With “always on” biometric authentication, users will be able to take an item from a store or leave after a meal in a restaurant with the assurance that the transaction has seamlessly and automatically occurred. However, due to infrastructure and security requirements this capability may be farther out in the future.

The way the credit card processing system works today is complex and may hinder progress here. There is a lot of complexity involved in the EMV chip and NFC (tap) use cases, but more certificate-based payment options will eventually start to make their way into the payments ecosystem. For example, Apple pay is EMV-compliant because it’s currently an industry mandate – but these specifications are already over a decade old and are just now being rolled out in the US. You can imagine getting rid of that last step where you do the tap on the payment device – we are probably another five years away from that.

More on Dinova’s Plate

Dinova, Inc., the proprietary marketplace exclusively focused on connecting business diners to restaurants nationwide said  second quarter marketplace results reveal growth throughout the year, despite downturn in the restaurant industry. In the third quarter, business dining spend through Dinova’s marketplace has increased 20 percent, with 21 percent growth in the number of business dining transactions and a 6 percent increase in transaction size from our enterprise corporation segment, compared with the third quarter of 2016.

By contrast, consumer spend at restaurants in general was down again for Q3 2017 with a 2.2 percent* decline of same-store sales, according to Black Box Intelligence, a TDn2K company. Additionally, consumer traffic was down 4.1 percent in Q3, further highlighting the need for restaurants to find alternative ways to bring in spend.

Driven by its preferential connection to business diners and ability to influence which restaurants they frequent, Dinova continues to add high-profile restaurants and companies to its business dining marketplace and expand its reach nationwide.

Vic Macchio

“Our plate has been wonderfully full this year – we’ve earned tremendous growth, multiple company awards, and a significant investment from Frontier Capital,” says Vic Macchio, CEO and founder of Dinova. “We’re excited now to forge ahead and focus on innovation and growing our marketplace in 2018 and beyond.”

Pizza Inn’s New Prototype

Pizza Inn is launching a new prototype for a non-traditional licensing model called Pizza Inn Express, or PIE for short, that will give customers a fast, seamless experience when picking up their favorite hot pizza.

Pizza Inn gets in the fast lane with express concept aimed at c-store and airport locations.

“Convenience stores are a $575 billion industry with 70 percent of sales attributed to in-store purchases,” said Scott Crane, chief executive officer of Pizza Inn parent company, Rave Restaurant Group, Inc. “This could be a game-changer for Pizza Inn as we tap into new markets and expansion opportunities for our flagship brand. We’re already seeing great interest from existing and potential franchisees who see this model as a new way to serve customers the same iconic, quality pizza they have come to expect, but in a faster setting.”

Geared toward convenience stores, but also an airport or entertainment venue option, the licensing deal for Pizza Inn Express will allow customers to order and pay at a kiosk for grab-and-go or pick up their food at a designated spot.
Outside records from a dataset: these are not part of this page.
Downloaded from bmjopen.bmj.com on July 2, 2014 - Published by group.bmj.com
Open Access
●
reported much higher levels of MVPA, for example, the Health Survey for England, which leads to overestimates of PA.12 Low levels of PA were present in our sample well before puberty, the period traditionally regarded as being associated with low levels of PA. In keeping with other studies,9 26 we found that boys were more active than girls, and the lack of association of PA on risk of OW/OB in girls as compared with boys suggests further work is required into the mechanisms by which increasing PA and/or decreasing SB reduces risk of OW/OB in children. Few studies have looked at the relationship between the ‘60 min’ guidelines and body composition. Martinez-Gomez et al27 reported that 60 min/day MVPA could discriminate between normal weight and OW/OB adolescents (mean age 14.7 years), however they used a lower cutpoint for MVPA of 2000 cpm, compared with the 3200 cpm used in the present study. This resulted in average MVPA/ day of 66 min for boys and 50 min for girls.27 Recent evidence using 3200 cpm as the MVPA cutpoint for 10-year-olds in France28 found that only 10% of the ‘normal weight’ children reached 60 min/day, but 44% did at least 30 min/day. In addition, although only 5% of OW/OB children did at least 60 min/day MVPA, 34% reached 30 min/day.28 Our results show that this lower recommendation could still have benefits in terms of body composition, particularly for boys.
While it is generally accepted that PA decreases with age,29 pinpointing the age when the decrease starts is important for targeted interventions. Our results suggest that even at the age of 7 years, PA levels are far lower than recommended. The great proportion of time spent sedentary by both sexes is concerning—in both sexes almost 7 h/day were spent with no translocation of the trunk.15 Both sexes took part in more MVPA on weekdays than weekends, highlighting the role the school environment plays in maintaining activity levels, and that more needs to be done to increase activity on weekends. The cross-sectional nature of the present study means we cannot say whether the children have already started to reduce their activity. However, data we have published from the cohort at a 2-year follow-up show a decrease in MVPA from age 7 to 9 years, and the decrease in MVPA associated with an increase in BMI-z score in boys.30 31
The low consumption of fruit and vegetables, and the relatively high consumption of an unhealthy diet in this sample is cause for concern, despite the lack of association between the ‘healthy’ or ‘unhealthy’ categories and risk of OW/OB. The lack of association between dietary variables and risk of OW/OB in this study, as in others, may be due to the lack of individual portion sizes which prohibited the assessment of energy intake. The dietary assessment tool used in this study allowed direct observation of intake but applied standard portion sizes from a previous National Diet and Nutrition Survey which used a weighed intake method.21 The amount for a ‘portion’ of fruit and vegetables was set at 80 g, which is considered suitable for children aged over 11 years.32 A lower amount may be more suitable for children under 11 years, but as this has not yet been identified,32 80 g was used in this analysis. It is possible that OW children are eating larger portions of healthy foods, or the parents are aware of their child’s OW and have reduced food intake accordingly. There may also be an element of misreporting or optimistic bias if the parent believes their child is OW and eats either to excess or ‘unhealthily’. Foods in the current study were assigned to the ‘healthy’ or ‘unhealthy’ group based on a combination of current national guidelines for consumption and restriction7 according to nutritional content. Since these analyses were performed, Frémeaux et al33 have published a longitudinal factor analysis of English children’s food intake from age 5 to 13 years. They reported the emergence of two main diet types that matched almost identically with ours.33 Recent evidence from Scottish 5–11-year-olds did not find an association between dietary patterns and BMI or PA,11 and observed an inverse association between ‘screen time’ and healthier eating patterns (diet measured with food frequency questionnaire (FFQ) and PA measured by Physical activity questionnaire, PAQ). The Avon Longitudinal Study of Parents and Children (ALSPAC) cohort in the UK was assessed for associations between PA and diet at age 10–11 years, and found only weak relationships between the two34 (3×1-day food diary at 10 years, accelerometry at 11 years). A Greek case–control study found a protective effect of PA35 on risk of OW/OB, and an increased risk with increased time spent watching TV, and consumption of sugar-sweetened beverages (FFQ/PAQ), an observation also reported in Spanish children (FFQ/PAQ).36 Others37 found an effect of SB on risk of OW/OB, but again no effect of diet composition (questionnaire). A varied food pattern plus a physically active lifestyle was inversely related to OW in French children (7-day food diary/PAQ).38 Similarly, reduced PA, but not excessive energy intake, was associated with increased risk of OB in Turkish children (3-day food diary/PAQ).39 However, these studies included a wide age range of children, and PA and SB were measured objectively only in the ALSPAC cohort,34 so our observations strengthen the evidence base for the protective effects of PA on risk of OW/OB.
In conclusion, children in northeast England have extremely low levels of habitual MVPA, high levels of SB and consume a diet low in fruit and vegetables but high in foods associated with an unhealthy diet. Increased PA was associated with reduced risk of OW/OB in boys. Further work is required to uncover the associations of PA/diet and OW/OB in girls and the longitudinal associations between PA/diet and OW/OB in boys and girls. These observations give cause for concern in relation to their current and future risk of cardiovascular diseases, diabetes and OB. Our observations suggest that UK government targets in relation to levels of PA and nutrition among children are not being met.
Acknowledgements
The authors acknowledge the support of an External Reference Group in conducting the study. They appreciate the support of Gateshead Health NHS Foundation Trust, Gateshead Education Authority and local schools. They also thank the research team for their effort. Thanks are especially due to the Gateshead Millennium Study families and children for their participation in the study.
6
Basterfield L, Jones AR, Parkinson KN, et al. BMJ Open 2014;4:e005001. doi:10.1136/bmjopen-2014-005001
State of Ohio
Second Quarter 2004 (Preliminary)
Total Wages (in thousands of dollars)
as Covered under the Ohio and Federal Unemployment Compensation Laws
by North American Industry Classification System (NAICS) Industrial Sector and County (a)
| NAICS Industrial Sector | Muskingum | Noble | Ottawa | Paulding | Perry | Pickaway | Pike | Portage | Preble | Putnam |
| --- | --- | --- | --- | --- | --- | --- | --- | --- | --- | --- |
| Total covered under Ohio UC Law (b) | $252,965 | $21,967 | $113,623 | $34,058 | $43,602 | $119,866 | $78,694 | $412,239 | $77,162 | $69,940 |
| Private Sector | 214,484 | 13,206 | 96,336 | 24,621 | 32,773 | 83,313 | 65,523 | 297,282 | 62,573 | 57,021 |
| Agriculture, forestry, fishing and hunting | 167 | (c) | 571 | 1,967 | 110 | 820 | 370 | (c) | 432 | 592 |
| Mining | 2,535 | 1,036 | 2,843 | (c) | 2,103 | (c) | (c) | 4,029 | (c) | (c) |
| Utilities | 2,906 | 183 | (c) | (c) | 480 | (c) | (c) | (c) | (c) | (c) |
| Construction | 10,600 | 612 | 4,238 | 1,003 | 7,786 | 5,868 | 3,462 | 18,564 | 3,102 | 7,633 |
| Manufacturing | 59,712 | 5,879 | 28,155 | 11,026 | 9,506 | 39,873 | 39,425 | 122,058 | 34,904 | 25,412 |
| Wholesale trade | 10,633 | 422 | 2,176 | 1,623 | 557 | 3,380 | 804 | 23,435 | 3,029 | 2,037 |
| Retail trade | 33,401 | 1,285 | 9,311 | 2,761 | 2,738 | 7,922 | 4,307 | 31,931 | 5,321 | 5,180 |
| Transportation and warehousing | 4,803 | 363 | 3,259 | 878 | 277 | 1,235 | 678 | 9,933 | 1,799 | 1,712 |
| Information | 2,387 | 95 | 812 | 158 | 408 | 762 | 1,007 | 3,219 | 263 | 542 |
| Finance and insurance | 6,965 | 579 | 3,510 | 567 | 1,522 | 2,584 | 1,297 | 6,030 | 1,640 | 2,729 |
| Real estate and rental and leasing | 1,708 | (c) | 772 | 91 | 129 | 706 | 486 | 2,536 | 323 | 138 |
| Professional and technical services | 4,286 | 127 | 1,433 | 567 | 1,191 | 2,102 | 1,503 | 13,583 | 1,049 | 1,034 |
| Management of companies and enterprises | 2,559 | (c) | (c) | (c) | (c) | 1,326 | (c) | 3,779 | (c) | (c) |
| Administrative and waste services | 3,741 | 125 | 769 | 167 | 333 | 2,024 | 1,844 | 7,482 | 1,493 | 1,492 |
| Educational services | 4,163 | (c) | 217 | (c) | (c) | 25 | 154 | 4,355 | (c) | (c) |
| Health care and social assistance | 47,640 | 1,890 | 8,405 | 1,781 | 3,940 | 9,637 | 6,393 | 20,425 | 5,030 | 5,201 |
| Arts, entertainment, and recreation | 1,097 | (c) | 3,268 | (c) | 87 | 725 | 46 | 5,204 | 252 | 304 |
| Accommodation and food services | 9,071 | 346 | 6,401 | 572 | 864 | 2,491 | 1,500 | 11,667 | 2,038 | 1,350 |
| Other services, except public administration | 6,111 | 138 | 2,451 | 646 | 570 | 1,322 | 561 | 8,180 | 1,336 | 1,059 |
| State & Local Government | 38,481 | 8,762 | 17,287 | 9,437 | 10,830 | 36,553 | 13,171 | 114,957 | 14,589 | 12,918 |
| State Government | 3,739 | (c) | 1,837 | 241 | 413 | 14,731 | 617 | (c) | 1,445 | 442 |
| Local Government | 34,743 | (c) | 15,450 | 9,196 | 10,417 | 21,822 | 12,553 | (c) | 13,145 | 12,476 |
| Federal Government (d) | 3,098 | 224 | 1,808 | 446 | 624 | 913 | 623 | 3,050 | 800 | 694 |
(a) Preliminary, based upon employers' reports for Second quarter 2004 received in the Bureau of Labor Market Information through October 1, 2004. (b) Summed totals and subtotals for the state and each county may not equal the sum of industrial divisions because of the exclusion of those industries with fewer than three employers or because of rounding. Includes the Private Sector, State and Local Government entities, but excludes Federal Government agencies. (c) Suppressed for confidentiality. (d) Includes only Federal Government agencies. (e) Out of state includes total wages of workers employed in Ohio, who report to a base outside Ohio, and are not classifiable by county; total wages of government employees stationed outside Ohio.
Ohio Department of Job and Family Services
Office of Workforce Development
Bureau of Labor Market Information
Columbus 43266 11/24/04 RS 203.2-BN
Pizza Inn has a strong presence in the southeastern part of the country where the convenience store segment has the nation’s highest grouping of independent operators. Pizza Inn expects to have its first prototypes operating within the next 90 days.

“The PIE kiosk is attractive to non-traditional operators because it allows them to move quickly, be more nimble, and react to changes in customer traffic and facilities, all at a minimal investment,” said Bob Bafundo, president of Pizza Inn. “It’s a branded concept that’s attractive enough to be the permanent centerpiece in a travel center or airport, yet nimble enough to provide the same benefits traditional operators get from a food truck.”

Founded in 1958, Pizza Inn is a subsidiary of RAVE Restaurant Group, Inc., which owns, franchises and supplies more than 300 Pizza Inn and Pie Five restaurants operating domestically and internationally.